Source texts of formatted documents

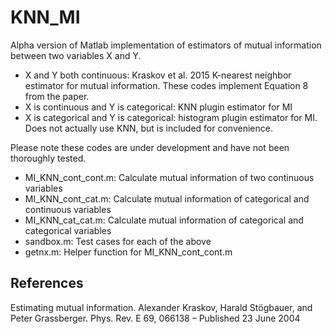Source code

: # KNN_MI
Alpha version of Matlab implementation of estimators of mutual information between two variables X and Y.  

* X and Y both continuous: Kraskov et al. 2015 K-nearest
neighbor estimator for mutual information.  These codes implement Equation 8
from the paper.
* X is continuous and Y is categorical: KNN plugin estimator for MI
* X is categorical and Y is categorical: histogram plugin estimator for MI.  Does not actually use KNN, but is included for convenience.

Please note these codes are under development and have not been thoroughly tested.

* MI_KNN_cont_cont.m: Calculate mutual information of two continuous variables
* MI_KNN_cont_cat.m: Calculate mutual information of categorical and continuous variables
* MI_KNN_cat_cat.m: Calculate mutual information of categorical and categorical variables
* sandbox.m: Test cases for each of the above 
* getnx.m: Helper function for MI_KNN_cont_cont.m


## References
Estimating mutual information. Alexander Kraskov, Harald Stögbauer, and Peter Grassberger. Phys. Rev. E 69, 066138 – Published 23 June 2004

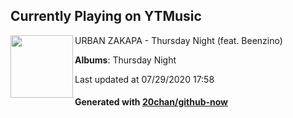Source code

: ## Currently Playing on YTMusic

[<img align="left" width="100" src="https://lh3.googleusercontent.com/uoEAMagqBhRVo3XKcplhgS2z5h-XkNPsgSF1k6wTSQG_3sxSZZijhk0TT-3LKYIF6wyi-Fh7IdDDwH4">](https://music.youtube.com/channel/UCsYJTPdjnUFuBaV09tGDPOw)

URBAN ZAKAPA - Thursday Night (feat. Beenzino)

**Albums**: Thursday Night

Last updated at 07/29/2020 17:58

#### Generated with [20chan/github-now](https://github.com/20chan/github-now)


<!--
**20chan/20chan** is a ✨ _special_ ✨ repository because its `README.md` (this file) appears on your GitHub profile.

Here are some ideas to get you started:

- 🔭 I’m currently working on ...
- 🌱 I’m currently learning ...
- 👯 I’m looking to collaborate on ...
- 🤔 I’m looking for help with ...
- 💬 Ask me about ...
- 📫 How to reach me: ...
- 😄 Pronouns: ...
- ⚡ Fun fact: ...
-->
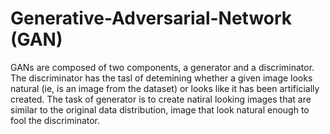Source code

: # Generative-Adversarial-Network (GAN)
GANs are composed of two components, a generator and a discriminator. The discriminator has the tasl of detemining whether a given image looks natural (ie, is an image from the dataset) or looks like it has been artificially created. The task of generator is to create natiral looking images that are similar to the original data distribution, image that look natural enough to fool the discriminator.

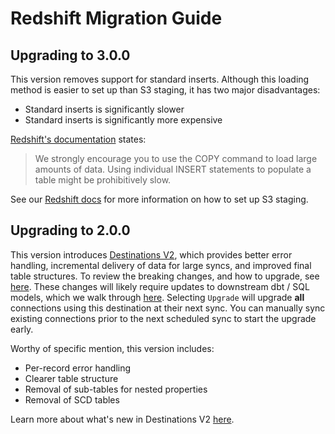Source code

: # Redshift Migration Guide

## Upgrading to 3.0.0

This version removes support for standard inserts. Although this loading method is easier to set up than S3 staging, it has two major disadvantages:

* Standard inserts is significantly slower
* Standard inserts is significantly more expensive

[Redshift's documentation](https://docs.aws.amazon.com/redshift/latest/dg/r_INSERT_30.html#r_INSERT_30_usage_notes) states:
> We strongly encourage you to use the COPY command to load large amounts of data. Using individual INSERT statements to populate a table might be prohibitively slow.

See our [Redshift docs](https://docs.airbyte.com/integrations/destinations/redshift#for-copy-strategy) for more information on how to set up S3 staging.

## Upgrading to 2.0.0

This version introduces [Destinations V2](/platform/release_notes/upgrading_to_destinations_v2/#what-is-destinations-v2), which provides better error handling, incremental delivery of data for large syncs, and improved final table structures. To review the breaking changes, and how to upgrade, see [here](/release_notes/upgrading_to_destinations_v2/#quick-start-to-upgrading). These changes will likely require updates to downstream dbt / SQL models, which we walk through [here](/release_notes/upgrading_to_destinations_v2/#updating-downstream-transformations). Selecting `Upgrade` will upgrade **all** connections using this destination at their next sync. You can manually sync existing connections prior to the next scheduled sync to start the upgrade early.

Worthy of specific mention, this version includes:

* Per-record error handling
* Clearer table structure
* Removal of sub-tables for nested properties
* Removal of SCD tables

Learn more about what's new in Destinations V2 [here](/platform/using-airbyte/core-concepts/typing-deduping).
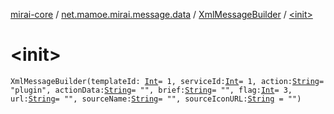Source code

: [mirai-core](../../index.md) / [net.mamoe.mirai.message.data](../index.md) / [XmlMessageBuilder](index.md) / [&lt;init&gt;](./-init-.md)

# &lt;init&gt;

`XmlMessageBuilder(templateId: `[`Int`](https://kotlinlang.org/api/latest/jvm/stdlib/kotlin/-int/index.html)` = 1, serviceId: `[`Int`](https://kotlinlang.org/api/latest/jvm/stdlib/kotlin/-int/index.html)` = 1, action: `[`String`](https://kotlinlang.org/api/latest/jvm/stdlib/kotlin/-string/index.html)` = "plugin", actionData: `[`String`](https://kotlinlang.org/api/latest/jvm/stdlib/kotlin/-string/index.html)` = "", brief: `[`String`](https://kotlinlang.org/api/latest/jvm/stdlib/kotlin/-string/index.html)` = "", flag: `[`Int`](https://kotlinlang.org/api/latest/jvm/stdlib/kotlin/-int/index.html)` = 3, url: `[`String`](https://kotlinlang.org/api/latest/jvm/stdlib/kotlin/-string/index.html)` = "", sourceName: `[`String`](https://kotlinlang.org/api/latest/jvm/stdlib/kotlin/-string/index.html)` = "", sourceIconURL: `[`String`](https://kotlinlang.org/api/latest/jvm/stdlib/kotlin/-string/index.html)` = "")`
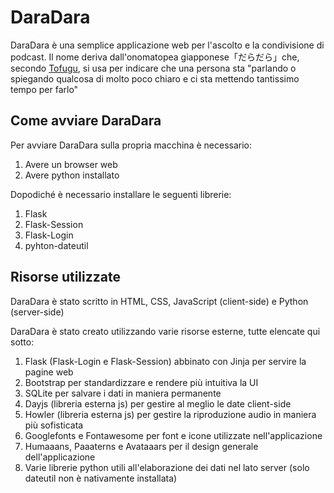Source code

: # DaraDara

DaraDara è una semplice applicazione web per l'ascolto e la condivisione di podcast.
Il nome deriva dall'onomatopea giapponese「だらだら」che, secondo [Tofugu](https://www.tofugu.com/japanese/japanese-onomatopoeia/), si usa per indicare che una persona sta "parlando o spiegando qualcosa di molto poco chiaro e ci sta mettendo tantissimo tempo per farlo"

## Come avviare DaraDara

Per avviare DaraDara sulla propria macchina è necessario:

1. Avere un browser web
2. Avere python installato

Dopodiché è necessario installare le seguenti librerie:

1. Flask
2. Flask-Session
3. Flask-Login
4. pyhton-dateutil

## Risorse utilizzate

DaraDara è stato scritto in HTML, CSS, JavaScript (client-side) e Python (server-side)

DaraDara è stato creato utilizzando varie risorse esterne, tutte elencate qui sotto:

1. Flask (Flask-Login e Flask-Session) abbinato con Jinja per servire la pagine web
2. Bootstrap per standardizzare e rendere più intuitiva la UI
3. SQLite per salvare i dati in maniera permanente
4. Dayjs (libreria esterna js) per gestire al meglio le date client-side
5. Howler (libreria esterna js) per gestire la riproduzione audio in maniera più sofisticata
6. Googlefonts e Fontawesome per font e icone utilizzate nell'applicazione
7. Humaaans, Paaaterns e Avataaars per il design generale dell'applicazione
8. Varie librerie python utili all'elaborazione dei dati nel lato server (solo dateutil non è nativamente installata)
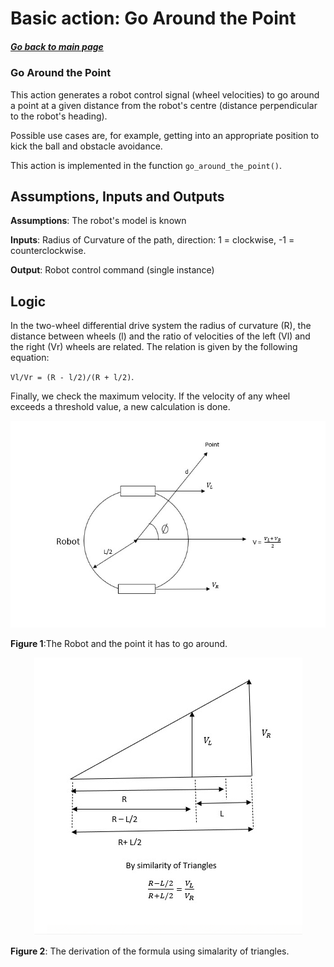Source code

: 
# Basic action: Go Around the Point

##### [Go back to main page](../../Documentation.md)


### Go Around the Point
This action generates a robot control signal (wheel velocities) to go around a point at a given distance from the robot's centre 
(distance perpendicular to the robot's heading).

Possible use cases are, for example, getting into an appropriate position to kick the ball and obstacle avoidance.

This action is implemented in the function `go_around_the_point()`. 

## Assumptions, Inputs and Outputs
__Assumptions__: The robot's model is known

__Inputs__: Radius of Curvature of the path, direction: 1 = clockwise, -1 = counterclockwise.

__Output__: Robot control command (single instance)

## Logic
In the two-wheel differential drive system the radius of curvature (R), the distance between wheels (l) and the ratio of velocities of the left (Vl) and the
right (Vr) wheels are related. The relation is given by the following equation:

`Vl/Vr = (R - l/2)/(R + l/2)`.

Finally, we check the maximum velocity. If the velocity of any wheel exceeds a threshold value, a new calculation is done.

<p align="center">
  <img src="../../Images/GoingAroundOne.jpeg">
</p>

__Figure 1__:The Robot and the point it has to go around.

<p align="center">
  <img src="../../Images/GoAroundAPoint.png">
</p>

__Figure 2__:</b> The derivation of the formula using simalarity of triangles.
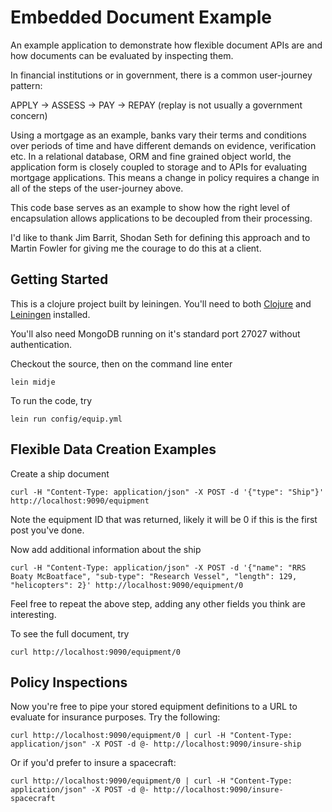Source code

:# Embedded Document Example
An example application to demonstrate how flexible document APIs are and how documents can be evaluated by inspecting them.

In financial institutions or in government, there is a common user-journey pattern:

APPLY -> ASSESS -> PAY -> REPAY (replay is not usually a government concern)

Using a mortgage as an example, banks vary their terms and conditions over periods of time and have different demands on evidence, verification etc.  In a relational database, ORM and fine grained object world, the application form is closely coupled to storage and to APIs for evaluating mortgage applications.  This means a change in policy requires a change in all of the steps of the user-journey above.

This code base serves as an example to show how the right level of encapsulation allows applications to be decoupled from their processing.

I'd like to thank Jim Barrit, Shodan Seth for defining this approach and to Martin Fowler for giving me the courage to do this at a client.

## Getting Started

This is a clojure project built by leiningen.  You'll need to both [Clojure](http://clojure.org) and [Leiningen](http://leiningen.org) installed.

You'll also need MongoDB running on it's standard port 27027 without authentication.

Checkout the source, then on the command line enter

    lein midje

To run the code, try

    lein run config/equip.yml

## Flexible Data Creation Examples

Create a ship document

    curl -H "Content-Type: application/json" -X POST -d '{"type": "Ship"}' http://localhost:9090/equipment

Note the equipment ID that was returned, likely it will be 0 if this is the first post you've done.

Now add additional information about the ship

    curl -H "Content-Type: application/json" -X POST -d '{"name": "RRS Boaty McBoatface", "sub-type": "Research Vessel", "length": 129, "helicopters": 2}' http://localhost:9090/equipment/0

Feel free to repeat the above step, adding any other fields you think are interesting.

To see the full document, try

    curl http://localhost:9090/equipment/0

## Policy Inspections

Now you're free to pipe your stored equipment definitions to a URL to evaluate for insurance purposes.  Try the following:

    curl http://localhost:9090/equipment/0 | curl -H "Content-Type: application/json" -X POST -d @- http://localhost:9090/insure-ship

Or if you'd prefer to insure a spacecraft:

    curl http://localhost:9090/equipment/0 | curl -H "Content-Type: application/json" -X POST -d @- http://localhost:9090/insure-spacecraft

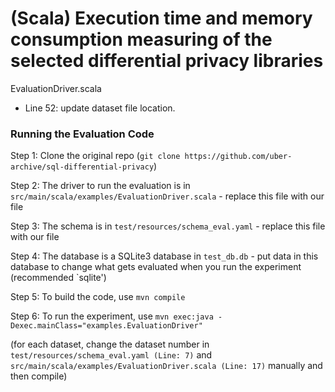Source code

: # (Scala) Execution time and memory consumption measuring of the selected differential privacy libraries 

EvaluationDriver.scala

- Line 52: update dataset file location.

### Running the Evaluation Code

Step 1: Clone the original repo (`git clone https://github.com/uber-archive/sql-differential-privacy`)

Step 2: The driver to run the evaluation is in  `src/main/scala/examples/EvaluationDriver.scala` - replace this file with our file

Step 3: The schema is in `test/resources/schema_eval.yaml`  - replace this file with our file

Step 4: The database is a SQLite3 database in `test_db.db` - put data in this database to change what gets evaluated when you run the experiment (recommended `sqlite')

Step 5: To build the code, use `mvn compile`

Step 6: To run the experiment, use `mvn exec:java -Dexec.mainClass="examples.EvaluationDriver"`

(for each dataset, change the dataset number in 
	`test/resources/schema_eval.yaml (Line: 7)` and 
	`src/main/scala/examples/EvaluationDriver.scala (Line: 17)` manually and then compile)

▶ **REQUIRED ACTION**
Scan the preceding records for lines with the word "left". Say how many there are and nothing else.

▶ **RESULT OF THE TASK**
2